Verstößt Schroms Mailverkehr gegen das ORF-Gesetz? Vordergründig nicht. Allerdings dürfte die Preisgabe von unternehmensinternen Informationen an Außenstehende (und zwar nicht zur Verschwiegenheit Verpflichtete wie z.B. Rechtsanwalt oder Steuerberater) mit einem üblichen Dienstvertrag nicht gut zu vereinbaren sein - darin ist man als Dienstnehmer zur Verschwiegenheit verpflichtet. Und der Versuch, die eigene ORF-interne Karriere durch Außenstehende beschleunigen lassen zu wollen zeigt, dass Schrom offenbar nicht darauf vertraute, dass die Bewerbung/Beförderung auf dem normalen Weg (§ 27 Abs 2 ORF-G: Bei der Auswahl von Bewerbern + bei Beförderung ist "in erster Linie die fachliche Eignung zu berücksichtigen") funktionieren würde.
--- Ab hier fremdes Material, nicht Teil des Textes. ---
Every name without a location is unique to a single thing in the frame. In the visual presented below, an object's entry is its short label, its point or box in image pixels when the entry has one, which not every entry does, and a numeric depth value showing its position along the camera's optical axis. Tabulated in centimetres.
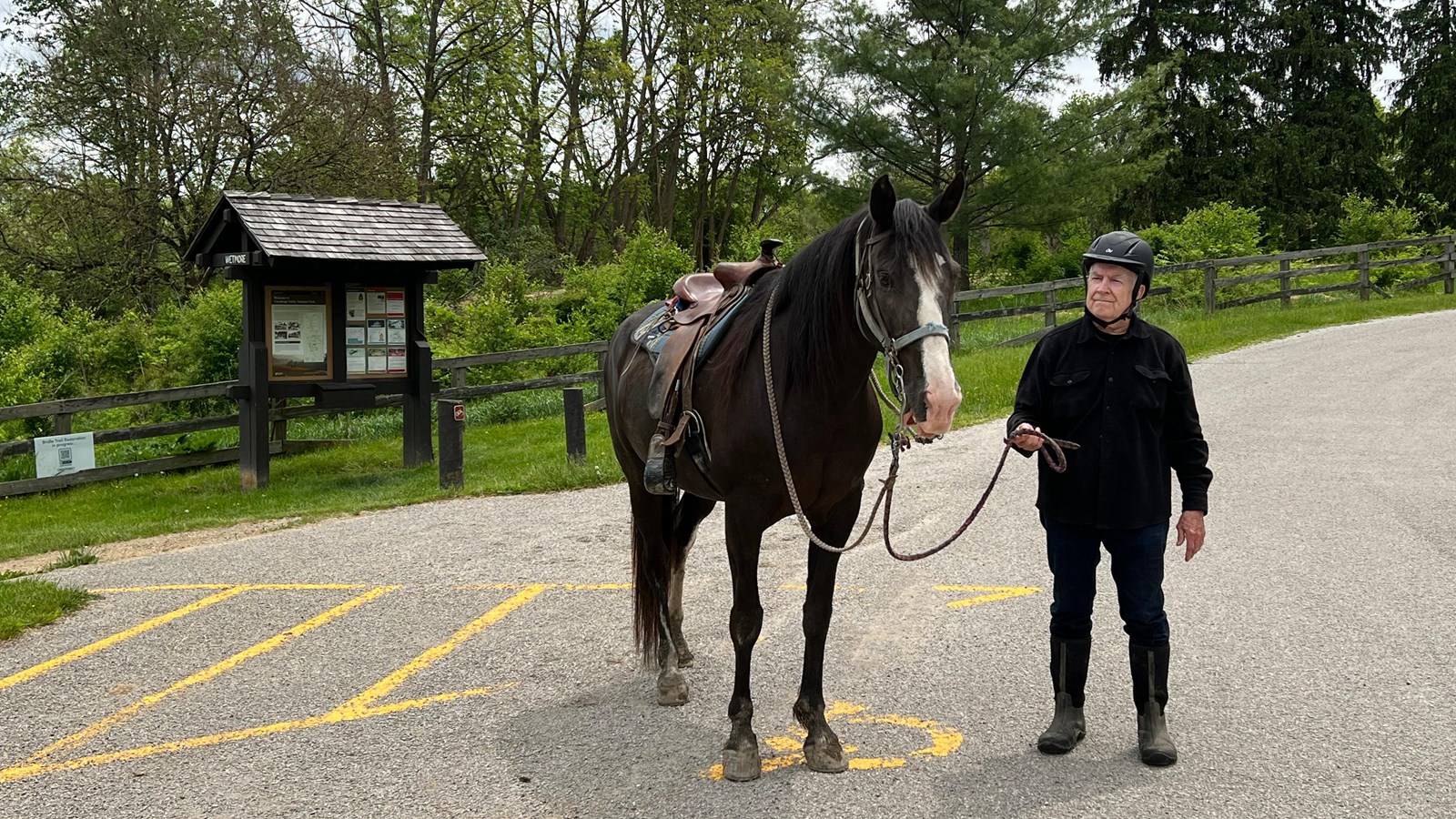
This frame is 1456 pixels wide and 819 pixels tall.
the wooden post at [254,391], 1146
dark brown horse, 321
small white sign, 1170
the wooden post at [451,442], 1048
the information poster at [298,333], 1159
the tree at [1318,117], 2973
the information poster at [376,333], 1202
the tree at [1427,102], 3017
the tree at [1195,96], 3027
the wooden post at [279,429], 1459
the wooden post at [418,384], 1245
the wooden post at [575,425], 1070
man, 368
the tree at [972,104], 2022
Entweder also wusste also Schrom, dass er nicht die Eignung hat und wollte daher unlauteren Einfluss nehmen (bzw. die Entscheider zu einer gesetzwidrigen Handlung verleiten). Oder er war der Auffassung, ohne Einfluss eines außenstehenden Lobbyisten würden die Entscheider nicht die gesetzmäßige Entscheidung treffen, gerade ihn als den Geeignetsten auszuwählen.